CMS released the latest in a series of state health official letters providing guidance on CHIPRA implementation. This seventh letter focuses on the new mandatory dental provisions for separate CHIP programs, as well as the option these states have to provide a stand-alone dental plan to children who are insured or underinsured but would otherwise qualify for CHIP. Both provisions are effective October 1, 2009. These provisions do not impact states that provide CHIP coverage through a Medicaid expansion program.
The addition of dental standards is considered one of the victories in CHIPRA since receiving dental care is without a doubt critical to the healthy development of children. With tooth decay as the most prevalent childhood infectious disease, the omission of mandated dental coverage in CHIP has been a significant oversight.

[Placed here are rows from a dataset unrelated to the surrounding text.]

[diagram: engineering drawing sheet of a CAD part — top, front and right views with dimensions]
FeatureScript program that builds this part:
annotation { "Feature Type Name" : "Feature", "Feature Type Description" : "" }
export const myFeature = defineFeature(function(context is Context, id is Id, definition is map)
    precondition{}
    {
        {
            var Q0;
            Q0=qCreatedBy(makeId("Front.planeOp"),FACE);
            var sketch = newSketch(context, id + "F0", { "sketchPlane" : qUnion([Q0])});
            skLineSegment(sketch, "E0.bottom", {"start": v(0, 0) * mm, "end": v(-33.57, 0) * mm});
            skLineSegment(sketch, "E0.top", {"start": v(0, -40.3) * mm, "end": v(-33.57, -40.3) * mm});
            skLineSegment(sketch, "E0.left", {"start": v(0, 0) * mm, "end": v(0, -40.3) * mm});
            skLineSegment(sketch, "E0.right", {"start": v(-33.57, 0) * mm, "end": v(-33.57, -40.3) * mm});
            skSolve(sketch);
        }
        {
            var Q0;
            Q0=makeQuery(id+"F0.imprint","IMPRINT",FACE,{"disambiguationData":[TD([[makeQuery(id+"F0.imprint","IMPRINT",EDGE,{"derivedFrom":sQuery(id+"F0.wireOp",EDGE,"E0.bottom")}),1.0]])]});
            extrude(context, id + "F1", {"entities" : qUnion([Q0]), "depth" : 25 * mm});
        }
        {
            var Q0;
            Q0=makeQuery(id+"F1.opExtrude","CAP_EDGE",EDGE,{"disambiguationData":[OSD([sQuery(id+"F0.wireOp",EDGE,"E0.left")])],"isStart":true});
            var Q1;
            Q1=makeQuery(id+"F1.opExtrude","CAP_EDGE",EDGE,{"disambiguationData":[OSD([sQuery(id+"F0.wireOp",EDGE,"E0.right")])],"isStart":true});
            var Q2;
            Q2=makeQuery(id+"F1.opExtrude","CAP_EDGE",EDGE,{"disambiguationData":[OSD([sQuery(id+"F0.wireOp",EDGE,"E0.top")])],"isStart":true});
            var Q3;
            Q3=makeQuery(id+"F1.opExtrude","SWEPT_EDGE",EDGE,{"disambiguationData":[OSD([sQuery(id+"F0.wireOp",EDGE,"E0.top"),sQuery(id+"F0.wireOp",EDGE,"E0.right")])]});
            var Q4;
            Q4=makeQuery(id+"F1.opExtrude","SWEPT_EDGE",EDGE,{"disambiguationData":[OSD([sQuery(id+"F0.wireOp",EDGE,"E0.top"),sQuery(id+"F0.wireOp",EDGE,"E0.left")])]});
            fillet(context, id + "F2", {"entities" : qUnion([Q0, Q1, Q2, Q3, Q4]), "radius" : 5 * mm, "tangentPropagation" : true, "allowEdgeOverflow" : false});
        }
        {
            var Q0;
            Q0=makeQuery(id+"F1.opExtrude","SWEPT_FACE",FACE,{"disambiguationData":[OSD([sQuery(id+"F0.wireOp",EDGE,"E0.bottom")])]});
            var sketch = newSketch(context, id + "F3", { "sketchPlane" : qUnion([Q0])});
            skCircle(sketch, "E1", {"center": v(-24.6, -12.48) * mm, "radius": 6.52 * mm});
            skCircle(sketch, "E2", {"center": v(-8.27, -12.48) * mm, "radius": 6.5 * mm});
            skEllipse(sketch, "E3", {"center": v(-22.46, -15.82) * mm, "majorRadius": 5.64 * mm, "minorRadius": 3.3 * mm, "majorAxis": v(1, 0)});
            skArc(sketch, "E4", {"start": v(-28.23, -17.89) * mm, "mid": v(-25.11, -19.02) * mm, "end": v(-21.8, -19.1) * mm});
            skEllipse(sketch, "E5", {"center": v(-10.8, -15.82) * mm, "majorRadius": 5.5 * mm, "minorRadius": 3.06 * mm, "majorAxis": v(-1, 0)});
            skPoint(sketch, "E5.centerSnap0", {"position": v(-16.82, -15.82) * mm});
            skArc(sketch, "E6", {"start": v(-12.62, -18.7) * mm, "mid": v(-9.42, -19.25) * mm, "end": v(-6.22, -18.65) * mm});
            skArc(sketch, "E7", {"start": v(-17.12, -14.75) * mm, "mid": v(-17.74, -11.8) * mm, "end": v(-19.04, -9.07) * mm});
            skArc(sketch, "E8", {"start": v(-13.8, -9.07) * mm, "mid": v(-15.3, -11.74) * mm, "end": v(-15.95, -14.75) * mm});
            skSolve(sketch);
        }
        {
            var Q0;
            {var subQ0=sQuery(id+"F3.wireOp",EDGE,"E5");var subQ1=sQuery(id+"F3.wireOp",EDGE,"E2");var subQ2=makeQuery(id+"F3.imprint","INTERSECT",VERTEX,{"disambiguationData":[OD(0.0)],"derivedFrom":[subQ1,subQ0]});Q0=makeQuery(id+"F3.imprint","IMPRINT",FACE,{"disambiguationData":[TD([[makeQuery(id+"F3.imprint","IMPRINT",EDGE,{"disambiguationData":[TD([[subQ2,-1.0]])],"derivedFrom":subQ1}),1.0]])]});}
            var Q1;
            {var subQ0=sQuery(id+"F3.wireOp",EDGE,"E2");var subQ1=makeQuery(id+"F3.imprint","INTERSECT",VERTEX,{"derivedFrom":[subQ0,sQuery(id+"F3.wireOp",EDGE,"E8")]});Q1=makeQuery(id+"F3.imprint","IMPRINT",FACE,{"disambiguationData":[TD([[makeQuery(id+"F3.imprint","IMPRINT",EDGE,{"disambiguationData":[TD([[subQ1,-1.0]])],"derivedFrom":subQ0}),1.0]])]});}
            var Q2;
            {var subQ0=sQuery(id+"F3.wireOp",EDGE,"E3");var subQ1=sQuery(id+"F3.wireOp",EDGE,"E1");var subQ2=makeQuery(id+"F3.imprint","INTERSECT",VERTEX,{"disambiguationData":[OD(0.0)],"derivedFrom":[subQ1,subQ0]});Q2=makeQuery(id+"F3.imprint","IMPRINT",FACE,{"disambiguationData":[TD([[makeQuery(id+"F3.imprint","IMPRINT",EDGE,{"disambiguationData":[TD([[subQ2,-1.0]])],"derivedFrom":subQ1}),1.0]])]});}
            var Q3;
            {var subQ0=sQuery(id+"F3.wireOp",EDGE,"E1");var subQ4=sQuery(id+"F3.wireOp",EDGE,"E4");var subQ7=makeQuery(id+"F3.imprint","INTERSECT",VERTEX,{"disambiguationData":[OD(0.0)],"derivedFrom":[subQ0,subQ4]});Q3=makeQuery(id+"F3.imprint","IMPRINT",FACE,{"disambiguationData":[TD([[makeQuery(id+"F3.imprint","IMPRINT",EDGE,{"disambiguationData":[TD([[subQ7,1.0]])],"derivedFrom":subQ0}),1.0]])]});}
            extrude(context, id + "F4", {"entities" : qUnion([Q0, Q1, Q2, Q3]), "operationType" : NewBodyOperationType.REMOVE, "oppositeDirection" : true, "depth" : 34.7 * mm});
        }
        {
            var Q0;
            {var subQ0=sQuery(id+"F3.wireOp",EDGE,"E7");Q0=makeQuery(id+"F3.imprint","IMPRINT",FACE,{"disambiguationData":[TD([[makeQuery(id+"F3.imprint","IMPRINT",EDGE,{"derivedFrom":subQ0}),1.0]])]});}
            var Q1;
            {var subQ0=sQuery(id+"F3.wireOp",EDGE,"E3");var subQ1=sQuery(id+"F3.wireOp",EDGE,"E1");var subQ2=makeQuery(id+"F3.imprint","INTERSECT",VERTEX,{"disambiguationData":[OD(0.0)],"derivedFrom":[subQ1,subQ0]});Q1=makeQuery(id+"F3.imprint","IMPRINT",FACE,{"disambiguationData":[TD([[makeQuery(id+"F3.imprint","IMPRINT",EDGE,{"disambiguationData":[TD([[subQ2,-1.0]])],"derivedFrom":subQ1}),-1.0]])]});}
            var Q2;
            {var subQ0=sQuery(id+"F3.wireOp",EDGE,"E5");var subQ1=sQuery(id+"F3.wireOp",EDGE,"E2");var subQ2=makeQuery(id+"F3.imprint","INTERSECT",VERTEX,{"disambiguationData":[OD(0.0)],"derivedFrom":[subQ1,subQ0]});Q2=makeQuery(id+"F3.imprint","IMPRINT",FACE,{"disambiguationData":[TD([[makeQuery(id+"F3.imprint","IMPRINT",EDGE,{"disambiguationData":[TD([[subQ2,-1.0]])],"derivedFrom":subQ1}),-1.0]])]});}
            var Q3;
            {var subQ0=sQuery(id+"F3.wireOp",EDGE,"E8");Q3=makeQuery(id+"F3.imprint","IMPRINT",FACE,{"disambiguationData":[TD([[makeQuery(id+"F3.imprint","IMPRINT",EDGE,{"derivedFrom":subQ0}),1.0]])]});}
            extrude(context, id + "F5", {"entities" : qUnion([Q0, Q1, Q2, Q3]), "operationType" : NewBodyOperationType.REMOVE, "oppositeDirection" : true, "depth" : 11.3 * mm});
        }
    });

Although all states provided some level of dental services in CHIP there were often service or dollar limitations. Now states must provide “coverage of dental services necessary to prevent disease and promote oral health, restore oral structures to health and function, and treat emergency conditions.” States have two options for providing this coverage:
- States can translate this requirement into a defined set of benefits that includes medically necessary services within specific categories. This may prove a bit tricky as the burden is on states to demonstrate that their package meets the intent of the statute.
- Alternatively, states can provide benefits equal to one of three benchmark plans: either the dental coverage in the most popular federal or state employee plan, or the state commercial plan with the highest non-Medicaid enrollment. Note that there is no option for proving actuarial equivalence (as there is for CHIP medical benefits).
Regardless of the option chosen, the cost-sharing requirements must meet CHIP rules. States cannot impose cost-sharing for preventive and diagnostic services and the cost-sharing for both medical and dental services can be no more than 5% of family income.
States also now have the option to provide a stand-alone dental plan for children who are income-eligible for CHIP but who have private medical coverage that has limited or no dental benefits. States that elect to offer this coverage must offer the same (and not more favorable) dental benefit plan as is provided to CHIP enrollees. For children with some dental coverage, this plan can serve as a “wrap,” filling in gaps as a secondary payer to their private coverage. In order to offer a stand-alone plan, states must not maintain a waiting list or set a numerical limitation on the number of children enrolled in CHIP. In addition, the 5% cost-sharing cap on total medical and dental services also applies, which may represent a challenge since the state may not have access to information about a family’s cost-sharing in their private insurance. As such, this may present a sizeable administrative barrier.
Despite the recent guidance, some questions remain. For example, must cost-sharing above any aggregate or maximum cap on benefits (as are common in commercial plans) be counted toward the 5% maximum cost-sharing? While the provisions are effective October 1, 2009, are states with pre-existing managed care plans required to modify their current contracts to come into compliance immediately or at contract renewal? As is common with federal policy, we continue to peel back the multiple layers of intepretation in search of definitive answers states need to fulfill the promise of CHIPRA.